# Task
Reproduce the text of the listing with each occurrence of "Flower Shop Online" changed to "Flower Boutique Online" and all other text unchanged. Omit the pictures from your answer.

# Data section
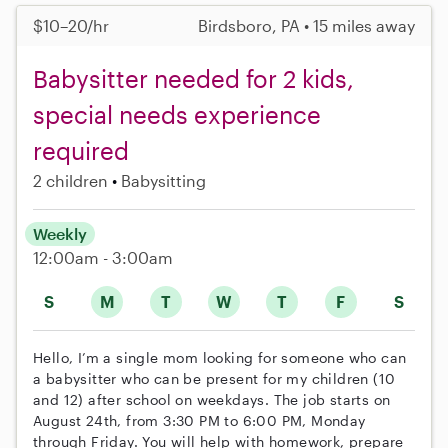
$10–20/hr
Birdsboro, PA • 15 miles away
Babysitter needed for 2 kids,
special needs experience
required
2 children
Babysitting
Weekly
12:00am - 3:00am
S
M
T
W
T
F
S
Hello, I’m a single mom looking for someone who can
a babysitter who can be present for my children (10
and 12) after school on weekdays. The job starts on
August 24th, from 3:30 PM to 6:00 PM, Monday
through Friday. You will help with homework, prepare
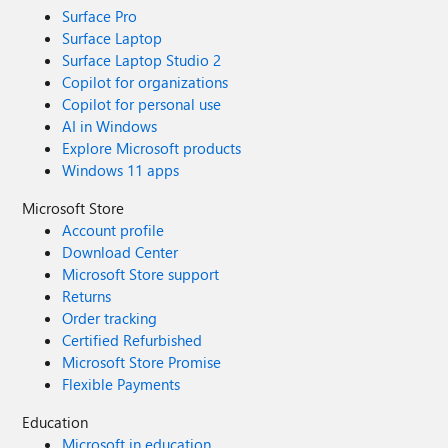
Surface Pro
Surface Laptop
Surface Laptop Studio 2
Copilot for organizations
Copilot for personal use
AI in Windows
Explore Microsoft products
Windows 11 apps
Microsoft Store
Account profile
Download Center
Microsoft Store support
Returns
Order tracking
Certified Refurbished
Microsoft Store Promise
Flexible Payments
Education
Microsoft in education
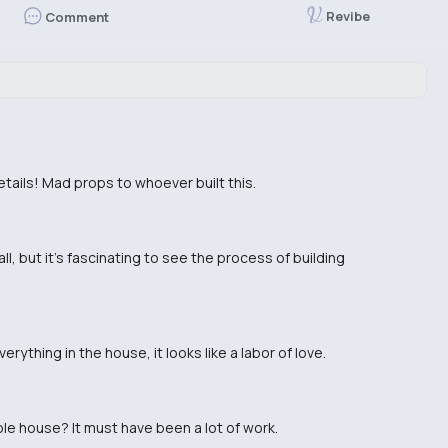
Revibe
Comment
e details! Mad props to whoever built this.
mall, but it's fascinating to see the process of building
rything in the house, it looks like a labor of love.
ole house? It must have been a lot of work.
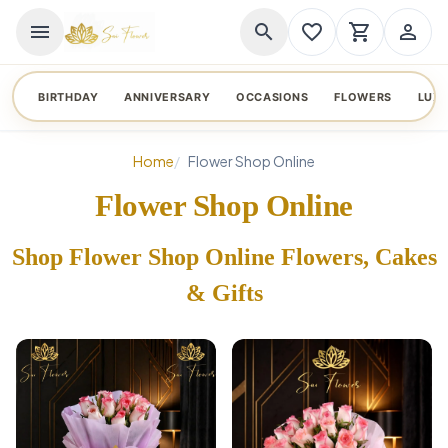
menu
search
favorite_border
shopping_cart
person_outline
BIRTHDAY
ANNIVERSARY
OCCASIONS
FLOWERS
LUX
Home
Flower Shop Online
Flower Shop Online
Shop Flower Shop Online Flowers, Cakes
& Gifts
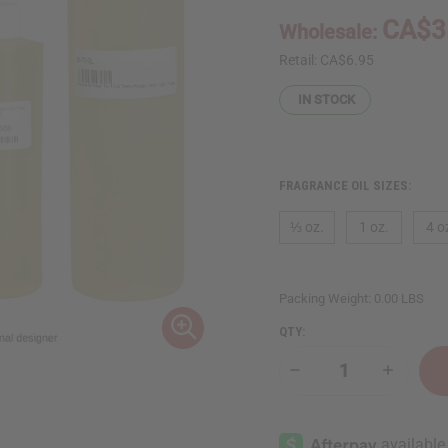
CA$3
Wholesale:
Retail:
CA$6.95
IN STOCK
FRAGRANCE OIL SIZES:
⅓ oz.
1 oz.
4 o
Packing Weight:
0.00 LBS
QTY:
Decrease
Increase
Quantity
Quantity
of
of
Thierry
Thierry
Mugler:
Mugler:
Alien
Alien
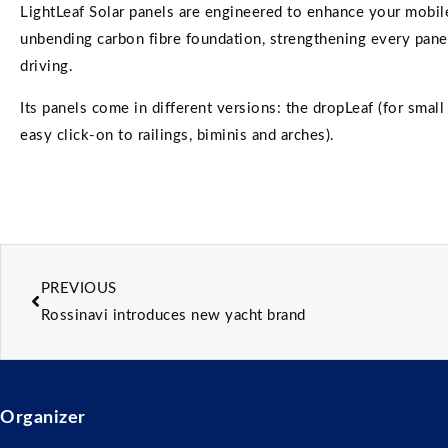
LightLeaf Solar panels are engineered to enhance your mobile
unbending carbon fibre foundation, strengthening every pane
driving.
Its panels come in different versions: the dropLeaf (for small t
easy click-on to railings, biminis and arches).
PREVIOUS
Rossinavi introduces new yacht brand
Organizer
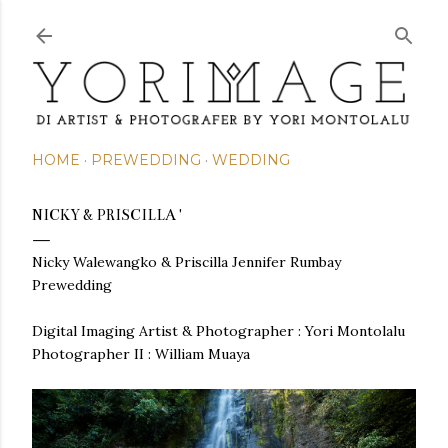
Skip to main content
HOME
PREWEDDING
WEDDING
NICKY & PRISCILLA '
Nicky Walewangko & Priscilla Jennifer Rumbay
Prewedding
Digital Imaging Artist & Photographer : Yori Montolalu
Photographer II : William Muaya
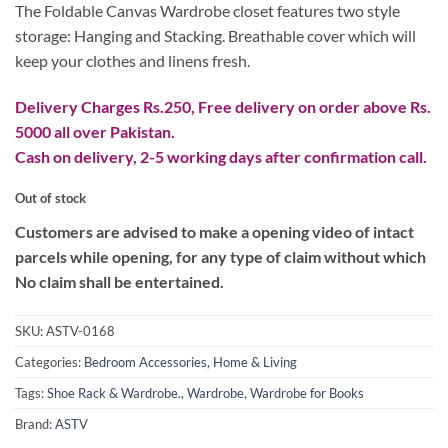
₨ 10,000.
₨ 8,000.
The Foldable Canvas Wardrobe closet features two style
storage: Hanging and Stacking. Breathable cover which will
keep your clothes and linens fresh.
Delivery Charges Rs.250, Free delivery on order above Rs.
5000 all over Pakistan.
Cash on delivery, 2-5 working days after confirmation call.
Out of stock
Customers are advised to make a opening video of intact
parcels while opening, for any type of claim without which
No claim shall be entertained.
SKU:
ASTV-0168
Categories:
Bedroom Accessories
,
Home & Living
Tags:
Shoe Rack & Wardrobe.
,
Wardrobe
,
Wardrobe for Books
Brand:
ASTV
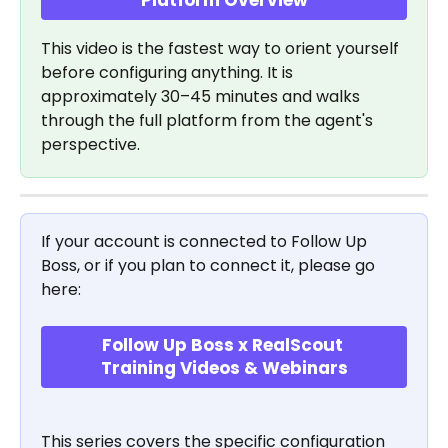
This video is the fastest way to orient yourself 
before configuring anything. It is 
approximately 30–45 minutes and walks 
through the full platform from the agent's 
perspective. 
If your account is connected to Follow Up 
Boss, or if you plan to connect it, please go 
here:
Follow Up Boss x RealScout 
Training Videos & Webinars
This series covers the specific configuration 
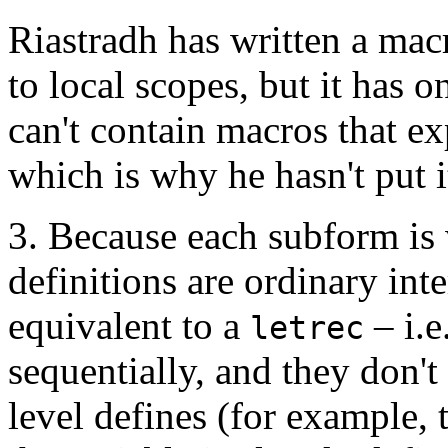
Riastradh has written a mac
to local scopes, but it has 
can't contain macros that e
which is why he hasn't put i
3. Because each subform is w
definitions are ordinary inte
equivalent to a
– i.e
letrec
sequentially, and they don't
level defines (for example, 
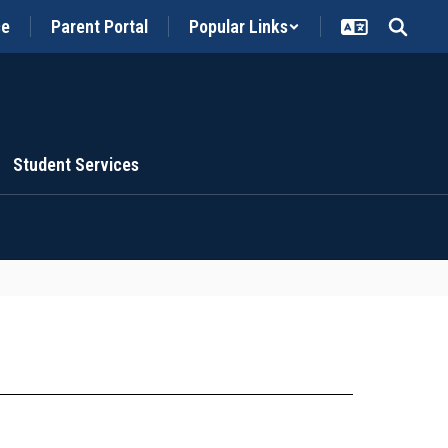
ce
Parent Portal
Popular Links
Student Services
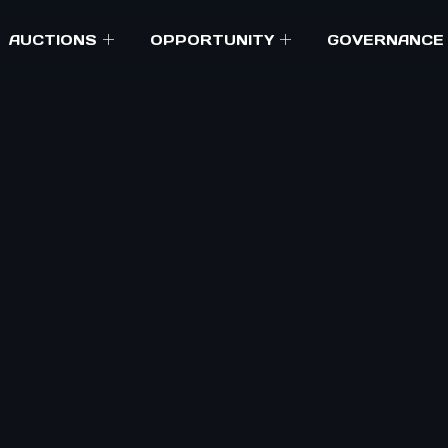
AUCTIONS
OPPORTUNITY
GOVERNANCE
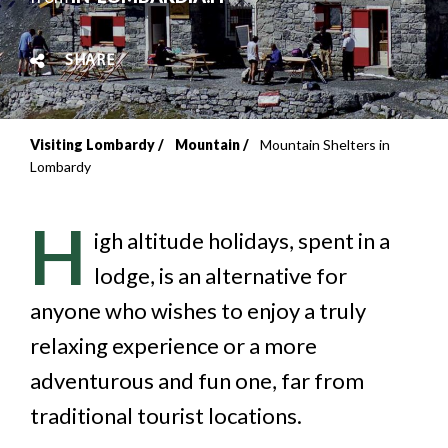
SHARE
Visiting Lombardy
Mountain
Mountain Shelters in
Breadcrumb
Lombardy
H
igh altitude holidays, spent in a
lodge, is an alternative for
anyone who wishes to enjoy a truly
relaxing experience or a more
adventurous and fun one, far from
traditional tourist locations.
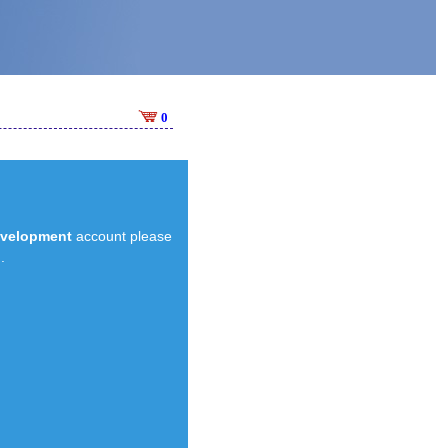
0
evelopment
account please
.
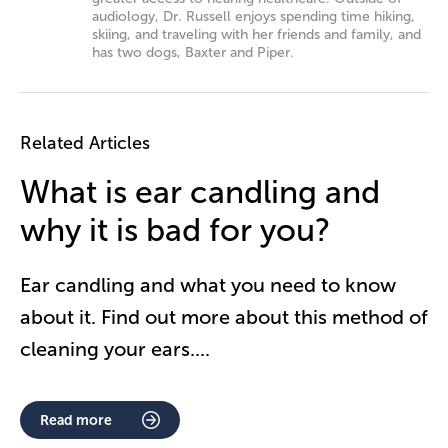
audiology, Dr. Russell enjoys spending time hiking,
skiing, and traveling with her friends and family, and
has two dogs, Baxter and Piper.
Related Articles
What is ear candling and
why it is bad for you?
Ear candling and what you need to know
about it. Find out more about this method of
cleaning your ears.
...
Read more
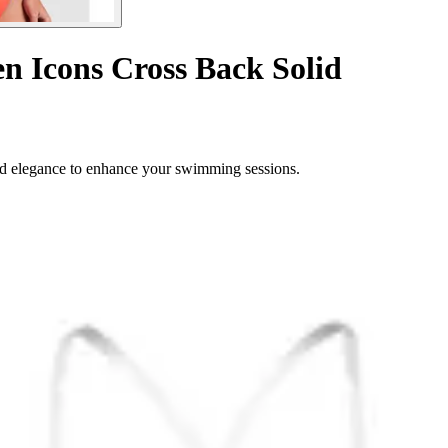
en Icons Cross Back Solid
d elegance to enhance your swimming sessions.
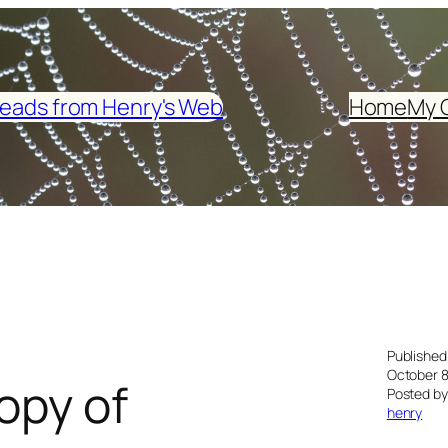
eads from Henry's Web
Home
My 
Published
October 8
opy of
Posted by
henry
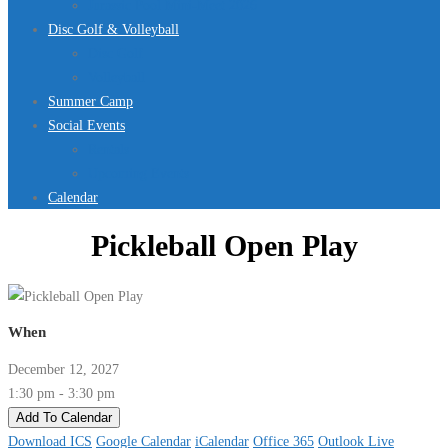
Jurassic Pool Mini-Meet 2026
Disc Golf & Volleyball
Disc Golf
Volleyball
Summer Camp
Social Events
Rentals
Upcoming Events
Calendar
Pickleball Open Play
When
December 12, 2027
1:30 pm - 3:30 pm
Add To Calendar
Download ICS
Google Calendar
iCalendar
Office 365
Outlook Live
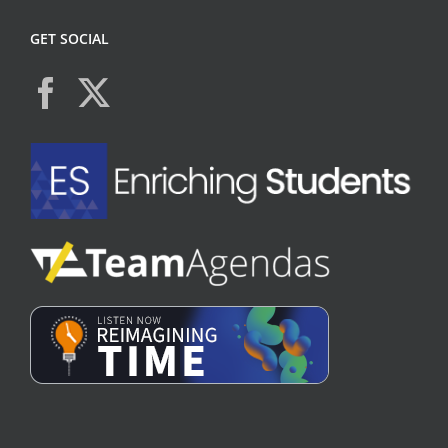
GET SOCIAL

# Written response
$10–20/hr
Birdsboro, PA • 15 miles away
Babysitter needed for 2 kids,
special needs experience
required
2 children
Babysitting
Weekly
12:00am - 3:00am
S
M
T
W
T
F
S
Hello, I’m a single mom looking for someone who can
a babysitter who can be present for my children (10
and 12) after school on weekdays. The job starts on
August 24th, from 3:30 PM to 6:00 PM, Monday
through Friday. You will help with homework, prepare
Surface Pro
Surface Laptop
Surface Laptop Studio 2
Copilot for organizations
Copilot for personal use
AI in Windows
Explore Microsoft products
Windows 11 apps
Microsoft Store
Account profile
Download Center
Microsoft Store support
Returns
Order tracking
Certified Refurbished
Microsoft Store Promise
Flexible Payments
Education
Microsoft in education
Revibe
Comment
e details! Mad props to whoever built this.
mall, but it's fascinating to see the process of building
rything in the house, it looks like a labor of love.
ole house? It must have been a lot of work.
menu
search
favorite_border
shopping_cart
person_outline
BIRTHDAY
ANNIVERSARY
OCCASIONS
FLOWERS
LUX
Home
Flower Boutique Online
Flower Boutique Online
Shop Flower Boutique Online Flowers, Cakes
& Gifts
CA$3
Wholesale:
Retail:
CA$6.95
IN STOCK
FRAGRANCE OIL SIZES:
⅓ oz.
1 oz.
4 o
Packing Weight:
0.00 LBS
QTY:
Decrease
Increase
Quantity
Quantity
of
of
Thierry
Thierry
Mugler:
Mugler:
Alien
Alien
LightLeaf Solar panels are engineered to enhance your mobile
unbending carbon fibre foundation, strengthening every pane
driving.
Its panels come in different versions: the dropLeaf (for small t
easy click-on to railings, biminis and arches).
PREVIOUS
Rossinavi introduces new yacht brand
Organizer
Skip to main content
HOME
PREWEDDING
WEDDING
NICKY & PRISCILLA '
Nicky Walewangko & Priscilla Jennifer Rumbay
Prewedding
Digital Imaging Artist & Photographer : Yori Montolalu
Photographer II : William Muaya
₨ 10,000.
₨ 8,000.
The Foldable Canvas Wardrobe closet features two style
storage: Hanging and Stacking. Breathable cover which will
keep your clothes and linens fresh.
Delivery Charges Rs.250, Free delivery on order above Rs.
5000 all over Pakistan.
Cash on delivery, 2-5 working days after confirmation call.
Out of stock
Customers are advised to make a opening video of intact
parcels while opening, for any type of claim without which
No claim shall be entertained.
SKU:
ASTV-0168
Categories:
Bedroom Accessories
,
Home & Living
Tags:
Shoe Rack & Wardrobe.
,
Wardrobe
,
Wardrobe for Books
Brand:
ASTV
This video is the fastest way to orient yourself 
before configuring anything. It is 
approximately 30–45 minutes and walks 
through the full platform from the agent's 
perspective. 
If your account is connected to Follow Up 
Boss, or if you plan to connect it, please go 
here:
Follow Up Boss x RealScout 
Training Videos & Webinars
This series covers the specific configuration 
Riastradh has written a mac
to local scopes, but it has 
can't contain macros that e
which is why he hasn't put i
3. Because each subform is w
definitions are ordinary inte
equivalent to a
– i.e
letrec
sequentially, and they don't
level defines (for example, 
ce
Parent Portal
Popular Links
Student Services
AUCTIONS
OPPORTUNITY
GOVERNANCE
SHARE
Visiting Lombardy
Mountain
Mountain Shelters in
Breadcrumb
Lombardy
H
igh altitude holidays, spent in a
lodge, is an alternative for
anyone who wishes to enjoy a truly
relaxing experience or a more
adventurous and fun one, far from
traditional tourist locations.
0
evelopment
account please
.
audiology, Dr. Russell enjoys spending time hiking,
skiing, and traveling with her friends and family, and
has two dogs, Baxter and Piper.
Related Articles
What is ear candling and
why it is bad for you?
Ear candling and what you need to know
about it. Find out more about this method of
cleaning your ears.
...
Read more
en Icons Cross Back Solid
d elegance to enhance your swimming sessions.
eads from Henry's Web
Home
My 
Published
October 8
opy of
Posted by
henry
Jurassic Pool Mini-Meet 2026
Disc Golf & Volleyball
Disc Golf
Volleyball
Summer Camp
Social Events
Rentals
Upcoming Events
Calendar
Pickleball Open Play
When
December 12, 2027
1:30 pm - 3:30 pm
Add To Calendar
Download ICS
Google Calendar
iCalendar
Office 365
Outlook Live
GET SOCIAL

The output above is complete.